* WHAT IS EXPECTED *
Transcribe, exactly as they appear, only the lines from the one holding "index pip: (374, 79)" through the end of the entries below.

* SUPPLIED DATA *
━━━━━━
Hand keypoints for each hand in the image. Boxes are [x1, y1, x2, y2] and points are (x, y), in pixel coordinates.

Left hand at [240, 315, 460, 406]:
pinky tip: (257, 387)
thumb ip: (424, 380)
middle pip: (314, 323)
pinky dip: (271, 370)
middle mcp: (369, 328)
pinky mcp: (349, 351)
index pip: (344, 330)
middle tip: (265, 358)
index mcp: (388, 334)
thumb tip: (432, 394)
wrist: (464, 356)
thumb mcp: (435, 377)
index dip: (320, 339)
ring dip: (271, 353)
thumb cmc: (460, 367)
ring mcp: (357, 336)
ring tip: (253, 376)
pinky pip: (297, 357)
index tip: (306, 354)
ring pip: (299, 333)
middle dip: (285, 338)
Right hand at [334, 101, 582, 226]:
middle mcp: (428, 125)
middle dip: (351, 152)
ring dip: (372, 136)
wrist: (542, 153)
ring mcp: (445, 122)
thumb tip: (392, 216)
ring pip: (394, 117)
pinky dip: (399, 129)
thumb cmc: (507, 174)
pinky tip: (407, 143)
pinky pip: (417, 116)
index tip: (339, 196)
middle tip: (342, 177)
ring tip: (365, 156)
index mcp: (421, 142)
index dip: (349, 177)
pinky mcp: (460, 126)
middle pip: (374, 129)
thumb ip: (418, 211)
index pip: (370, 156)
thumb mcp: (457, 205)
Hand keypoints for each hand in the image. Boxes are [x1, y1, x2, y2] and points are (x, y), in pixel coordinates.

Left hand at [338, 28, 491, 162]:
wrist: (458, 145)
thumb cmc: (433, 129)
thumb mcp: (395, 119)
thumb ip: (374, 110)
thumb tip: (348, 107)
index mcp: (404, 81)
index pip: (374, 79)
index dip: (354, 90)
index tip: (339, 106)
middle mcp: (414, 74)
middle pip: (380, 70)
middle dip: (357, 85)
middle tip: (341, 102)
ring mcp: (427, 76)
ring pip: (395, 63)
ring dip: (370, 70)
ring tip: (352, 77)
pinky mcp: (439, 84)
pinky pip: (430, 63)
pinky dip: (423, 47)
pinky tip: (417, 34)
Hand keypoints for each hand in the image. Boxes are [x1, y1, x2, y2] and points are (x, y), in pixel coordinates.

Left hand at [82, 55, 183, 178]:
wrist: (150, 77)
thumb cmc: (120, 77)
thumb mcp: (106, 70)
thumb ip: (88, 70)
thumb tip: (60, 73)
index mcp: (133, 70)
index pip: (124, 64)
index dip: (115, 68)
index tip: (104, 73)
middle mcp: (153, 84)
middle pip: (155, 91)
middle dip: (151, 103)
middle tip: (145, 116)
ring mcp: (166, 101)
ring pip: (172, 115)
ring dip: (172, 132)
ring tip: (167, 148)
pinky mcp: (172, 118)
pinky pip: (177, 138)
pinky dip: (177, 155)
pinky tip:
━━━━━━
* YOUR RESPONSE *
index pip: (374, 79)
index dip: (354, 90)
index tip: (339, 106)
middle mcp: (414, 74)
middle pip: (380, 70)
middle dip: (357, 85)
middle tip: (341, 102)
ring mcp: (427, 76)
ring pip: (395, 63)
ring dip: (370, 70)
ring tip: (352, 77)
pinky mcp: (439, 84)
pinky pip: (430, 63)
pinky dip: (423, 47)
pinky tip: (417, 34)
Hand keypoints for each hand in the image. Boxes are [x1, y1, x2, y2] and points are (x, y), in pixel coordinates.

Left hand at [82, 55, 183, 178]:
wrist: (150, 77)
thumb cmc: (120, 77)
thumb mcp: (106, 70)
thumb ip: (88, 70)
thumb tip: (60, 73)
index mcp: (133, 70)
index pip: (124, 64)
index dip: (115, 68)
index tip: (104, 73)
middle mcp: (153, 84)
middle pip: (155, 91)
middle dip: (151, 103)
middle tip: (145, 116)
ring mcp: (166, 101)
ring pip: (172, 115)
ring dip: (172, 132)
ring tip: (167, 148)
pinky mcp: (172, 118)
pinky pip: (177, 138)
pinky dip: (177, 155)
pinky tip:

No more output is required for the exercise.